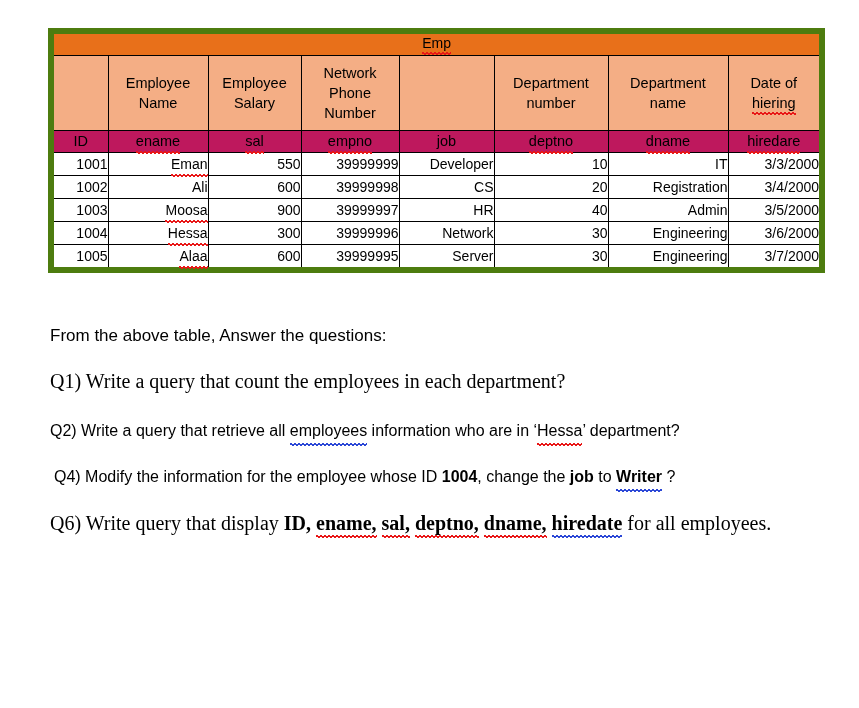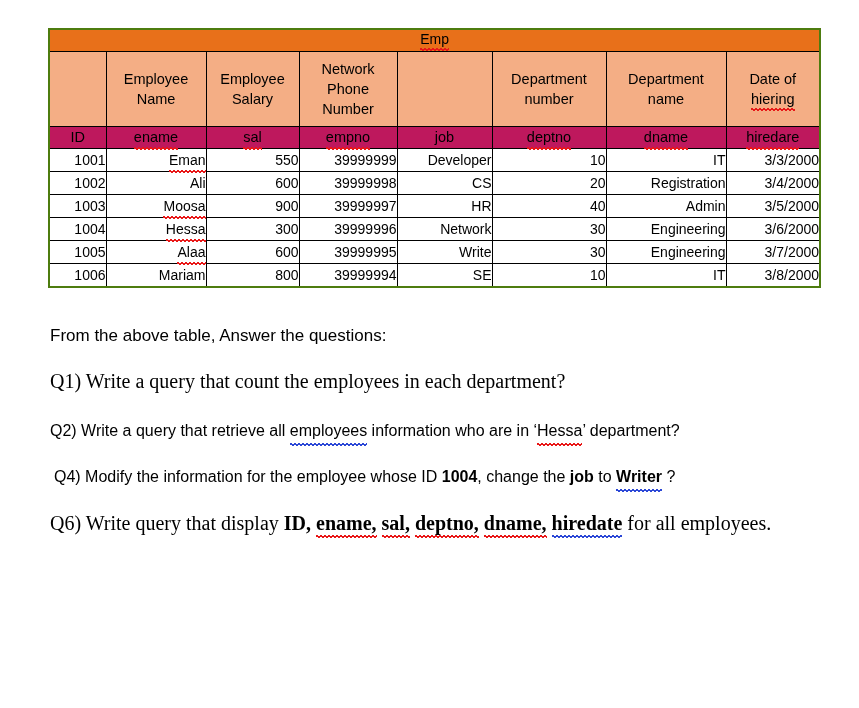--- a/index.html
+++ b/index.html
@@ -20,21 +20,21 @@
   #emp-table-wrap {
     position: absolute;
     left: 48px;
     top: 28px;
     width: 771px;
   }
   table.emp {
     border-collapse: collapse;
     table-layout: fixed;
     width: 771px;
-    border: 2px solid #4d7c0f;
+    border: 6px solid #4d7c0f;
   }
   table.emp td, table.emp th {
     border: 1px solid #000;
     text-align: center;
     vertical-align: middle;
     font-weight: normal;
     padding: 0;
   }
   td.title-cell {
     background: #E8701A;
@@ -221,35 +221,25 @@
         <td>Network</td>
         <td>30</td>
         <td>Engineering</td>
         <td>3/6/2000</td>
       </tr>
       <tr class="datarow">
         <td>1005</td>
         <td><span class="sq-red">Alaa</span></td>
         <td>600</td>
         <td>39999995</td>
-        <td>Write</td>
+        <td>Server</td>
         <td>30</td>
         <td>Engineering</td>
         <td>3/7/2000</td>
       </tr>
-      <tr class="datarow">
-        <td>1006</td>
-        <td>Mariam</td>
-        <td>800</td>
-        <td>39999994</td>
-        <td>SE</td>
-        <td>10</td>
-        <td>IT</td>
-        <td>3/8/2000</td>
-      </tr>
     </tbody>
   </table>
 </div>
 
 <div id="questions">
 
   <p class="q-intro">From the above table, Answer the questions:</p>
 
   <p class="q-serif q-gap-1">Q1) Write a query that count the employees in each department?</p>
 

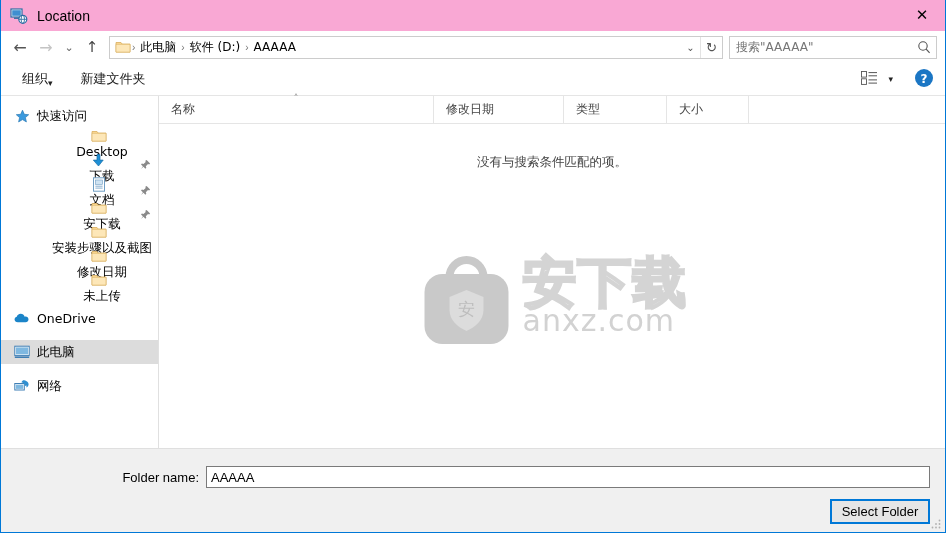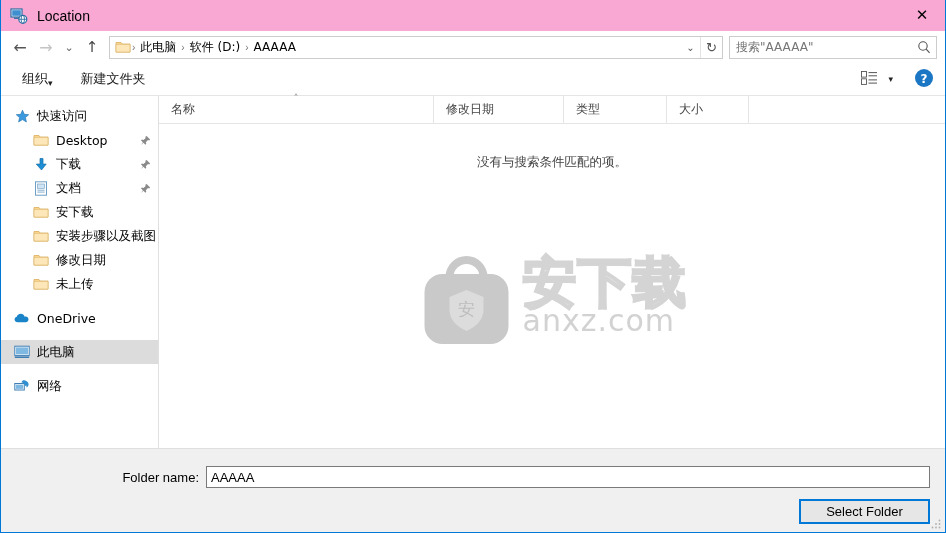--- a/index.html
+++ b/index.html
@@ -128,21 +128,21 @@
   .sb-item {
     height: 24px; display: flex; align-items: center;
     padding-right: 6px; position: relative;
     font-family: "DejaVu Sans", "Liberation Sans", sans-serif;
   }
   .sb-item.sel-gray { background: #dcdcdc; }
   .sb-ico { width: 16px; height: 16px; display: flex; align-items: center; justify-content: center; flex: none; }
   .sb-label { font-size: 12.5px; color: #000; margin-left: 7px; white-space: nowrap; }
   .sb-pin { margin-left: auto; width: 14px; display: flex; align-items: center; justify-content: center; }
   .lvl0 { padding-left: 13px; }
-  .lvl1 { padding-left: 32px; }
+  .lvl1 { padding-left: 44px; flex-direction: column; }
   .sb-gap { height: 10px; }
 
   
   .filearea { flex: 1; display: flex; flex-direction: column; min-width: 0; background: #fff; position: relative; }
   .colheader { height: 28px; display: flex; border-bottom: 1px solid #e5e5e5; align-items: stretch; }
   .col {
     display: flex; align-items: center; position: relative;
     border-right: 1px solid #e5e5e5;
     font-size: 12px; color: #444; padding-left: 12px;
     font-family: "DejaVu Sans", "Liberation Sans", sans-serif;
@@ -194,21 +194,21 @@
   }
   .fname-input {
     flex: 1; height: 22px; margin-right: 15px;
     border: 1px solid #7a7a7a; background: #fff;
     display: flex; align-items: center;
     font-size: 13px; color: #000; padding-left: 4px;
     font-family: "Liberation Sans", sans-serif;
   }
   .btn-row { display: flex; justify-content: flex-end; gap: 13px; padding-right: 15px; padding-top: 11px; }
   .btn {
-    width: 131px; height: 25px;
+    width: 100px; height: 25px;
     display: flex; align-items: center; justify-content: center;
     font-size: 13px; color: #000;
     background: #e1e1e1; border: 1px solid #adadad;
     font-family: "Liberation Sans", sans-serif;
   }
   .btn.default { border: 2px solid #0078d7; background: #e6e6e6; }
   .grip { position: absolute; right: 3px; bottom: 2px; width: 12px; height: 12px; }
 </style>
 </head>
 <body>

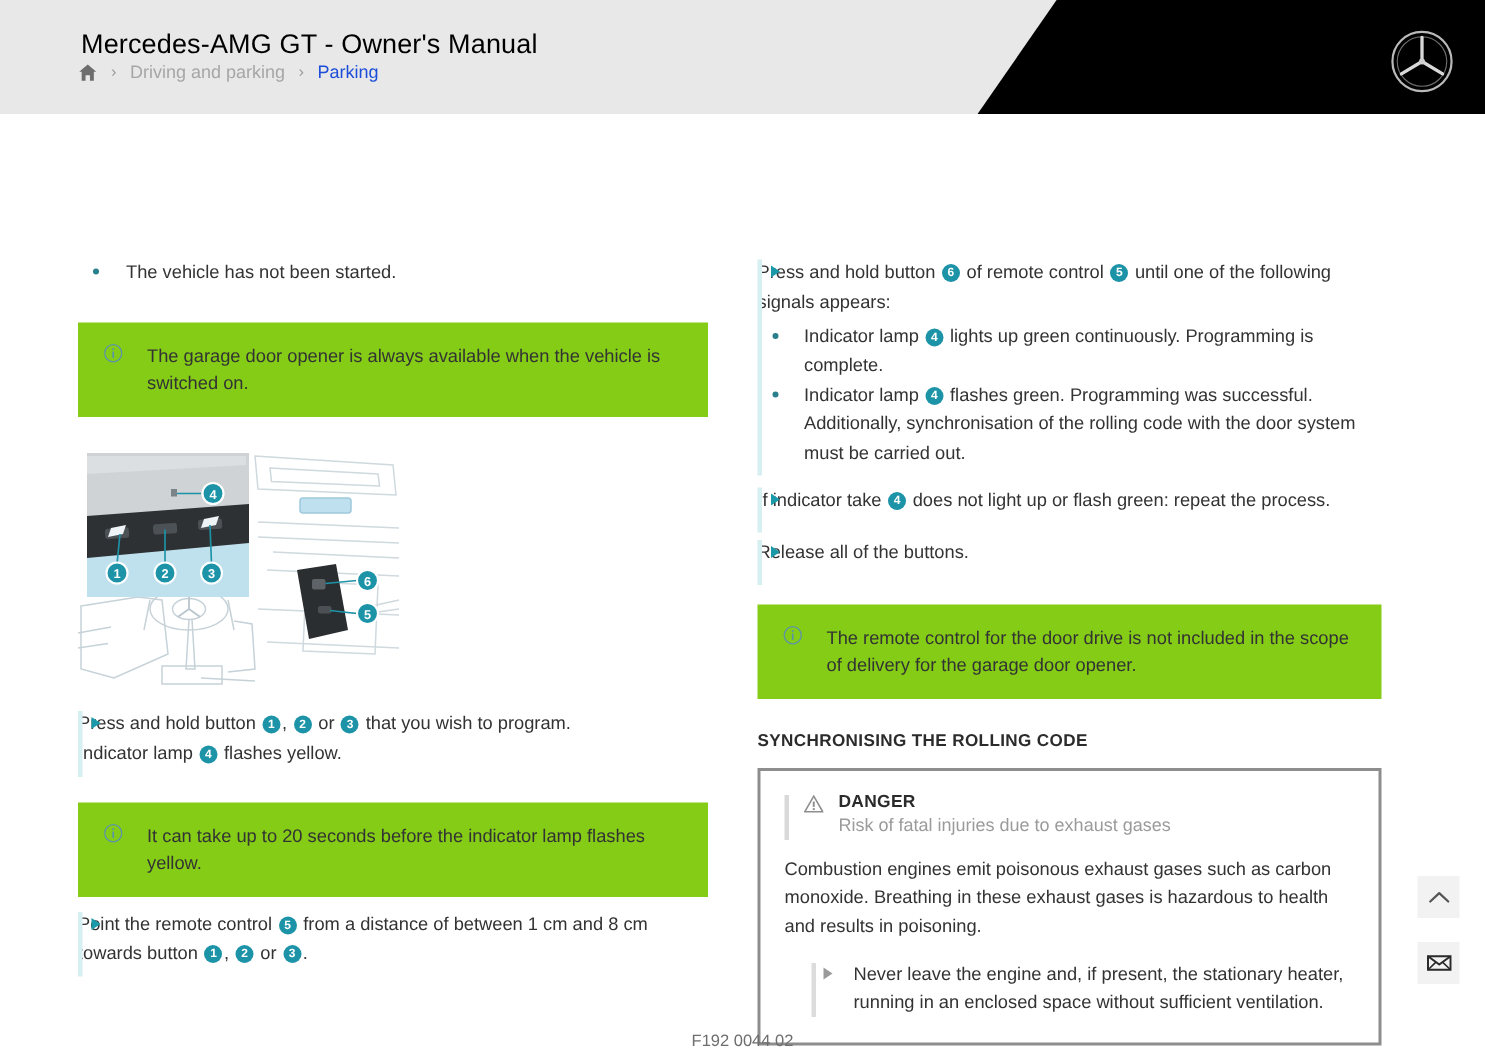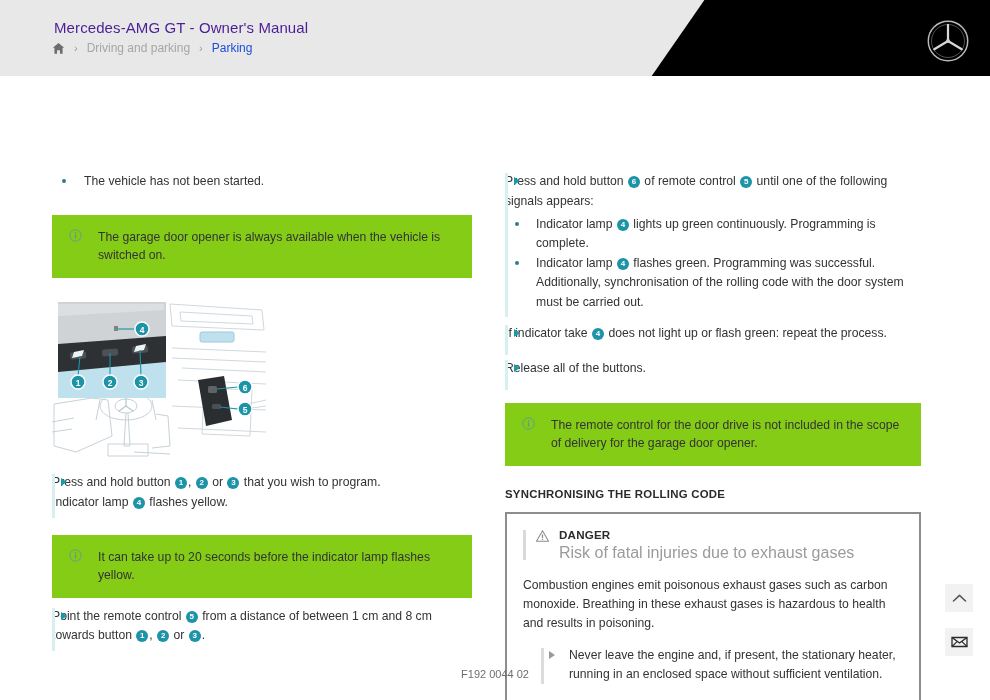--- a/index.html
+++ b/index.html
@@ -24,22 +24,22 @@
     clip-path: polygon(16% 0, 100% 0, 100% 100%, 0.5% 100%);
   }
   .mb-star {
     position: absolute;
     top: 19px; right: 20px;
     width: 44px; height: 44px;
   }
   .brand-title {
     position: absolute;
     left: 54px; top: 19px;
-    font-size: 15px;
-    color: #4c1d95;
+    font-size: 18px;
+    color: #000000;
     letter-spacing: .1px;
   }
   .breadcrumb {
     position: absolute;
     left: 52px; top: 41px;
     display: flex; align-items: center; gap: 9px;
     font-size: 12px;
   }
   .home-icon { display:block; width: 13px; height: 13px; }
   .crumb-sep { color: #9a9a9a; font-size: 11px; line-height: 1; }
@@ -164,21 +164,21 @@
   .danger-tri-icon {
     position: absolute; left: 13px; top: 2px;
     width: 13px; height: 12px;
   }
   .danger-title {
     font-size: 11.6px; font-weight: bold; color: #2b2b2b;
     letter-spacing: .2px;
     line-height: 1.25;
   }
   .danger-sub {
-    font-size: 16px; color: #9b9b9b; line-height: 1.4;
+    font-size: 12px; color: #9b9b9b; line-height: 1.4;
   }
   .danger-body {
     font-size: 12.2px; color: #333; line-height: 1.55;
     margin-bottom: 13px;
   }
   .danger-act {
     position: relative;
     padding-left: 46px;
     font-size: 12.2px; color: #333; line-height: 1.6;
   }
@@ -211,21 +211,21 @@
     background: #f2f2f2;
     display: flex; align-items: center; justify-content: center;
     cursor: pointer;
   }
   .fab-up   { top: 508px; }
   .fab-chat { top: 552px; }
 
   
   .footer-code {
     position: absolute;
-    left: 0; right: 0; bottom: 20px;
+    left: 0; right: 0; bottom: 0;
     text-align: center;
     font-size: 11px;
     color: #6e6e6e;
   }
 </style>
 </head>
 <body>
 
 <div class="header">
——————
• **Instructions for the task**: Your answer should be the lines above from the one containing "width: 13px; height: 12px;" through the one containing "padding-left: 46px;", copied exactly and with both ends kept.

• **Reply**:
     width: 13px; height: 12px;
   }
   .danger-title {
     font-size: 11.6px; font-weight: bold; color: #2b2b2b;
     letter-spacing: .2px;
     line-height: 1.25;
   }
   .danger-sub {
-    font-size: 16px; color: #9b9b9b; line-height: 1.4;
+    font-size: 12px; color: #9b9b9b; line-height: 1.4;
   }
   .danger-body {
     font-size: 12.2px; color: #333; line-height: 1.55;
     margin-bottom: 13px;
   }
   .danger-act {
     position: relative;
     padding-left: 46px;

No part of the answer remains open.